13 March 2007, 23:12
Refugees from mountain villages of Chechnya fear to return home
After 1999, an incessant mass outflow of people from mountain villages of Chechnya continues. However, life conditions for them in the plain are the heaviest.
Local officials would not provide registration to people who try to escape from the war. Therefore, the so-called internally displaced persons (IDPs) live in constant fear for themselves and their homes.
The hill-men would like to return to their houses, but they cannot, since shelling still continues in the mountain areas of the Republic. Lack of safety is the major factor of permanent outflow of people from the mountain villages of Chechnya. In their turn, the military leaders deny the facts of shelling on dwelling settlements.

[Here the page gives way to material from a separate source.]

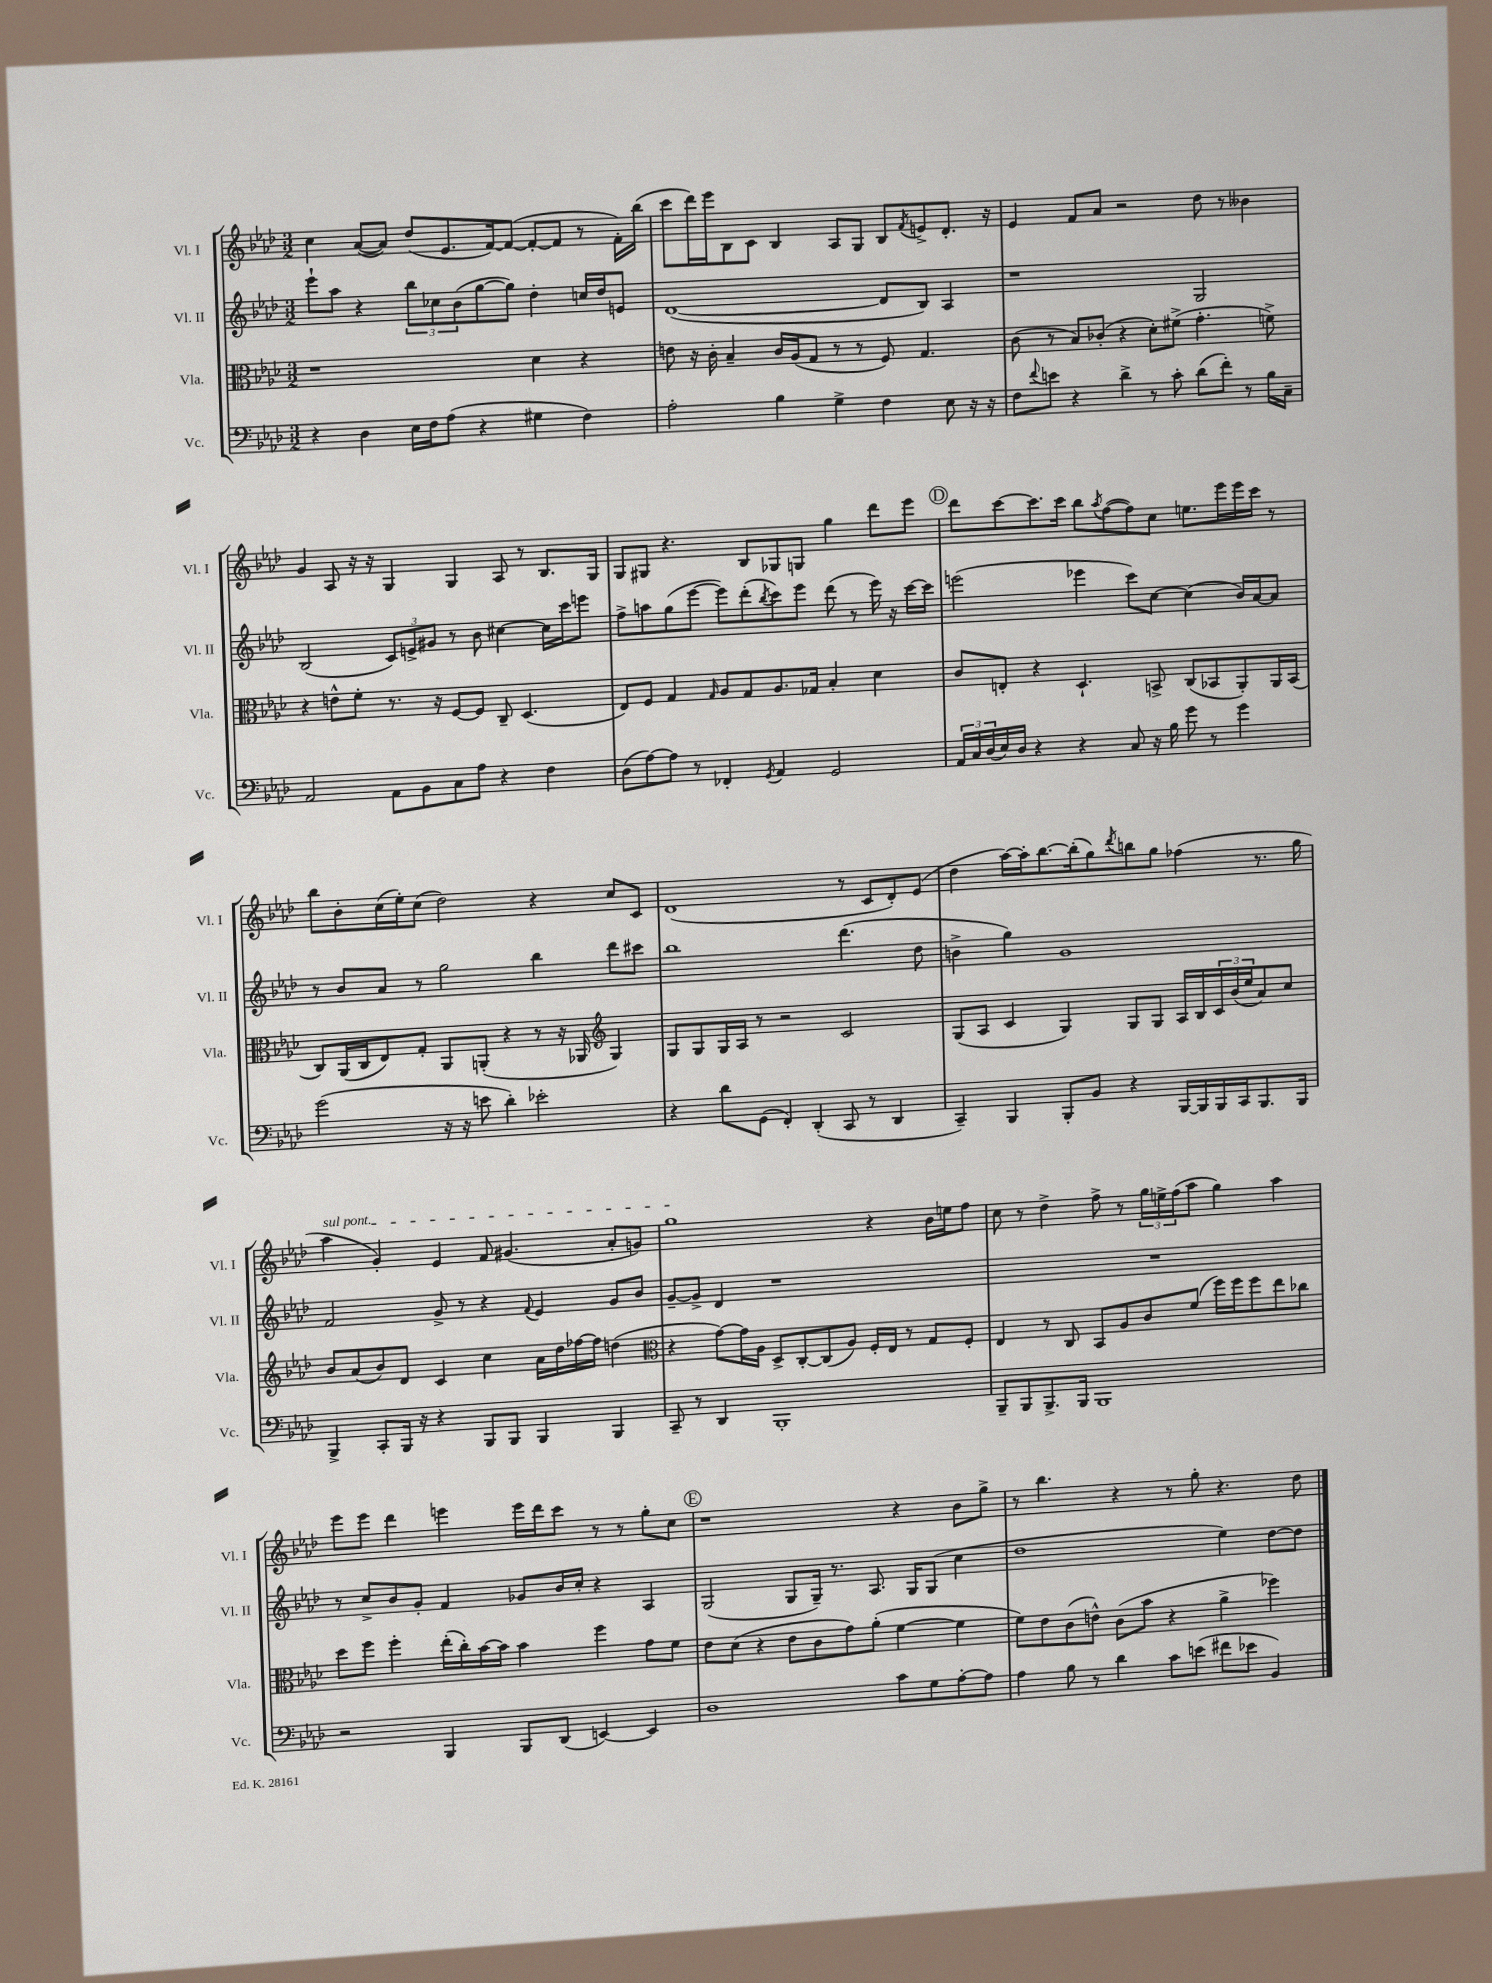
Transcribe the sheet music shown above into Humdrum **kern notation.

"These people are needed neither in their residence in the mountains, where combat operations are still on, nor in the plain, where they try to hide from the war," Svetlana Gannushkina, head of the "Civil Assistance" Committee, has told today to the press conference, where human rights defenders presented their monitoring results of the situation with Chechen mountaineers.
On December 11-13, 2006, human rights activists held an examination of the status of the residents of the mountain villages of Chechnya who had moved down to the plain during the so-called "counterterrorist operation" conducted in the Republic, that is, after the fall of 1999.
Among other events, polling was held among more than 100 families. The refugees answered three questions: human rights activists asked why the families had left their mountain villages, what their life conditions were in the plain, and about the prospects of people's return home.
According to Elena Burtina, representative of the "Civil Assistance" Committee, practically in all the cases the reason for the people to leave the mountains was violence exerted by militaries.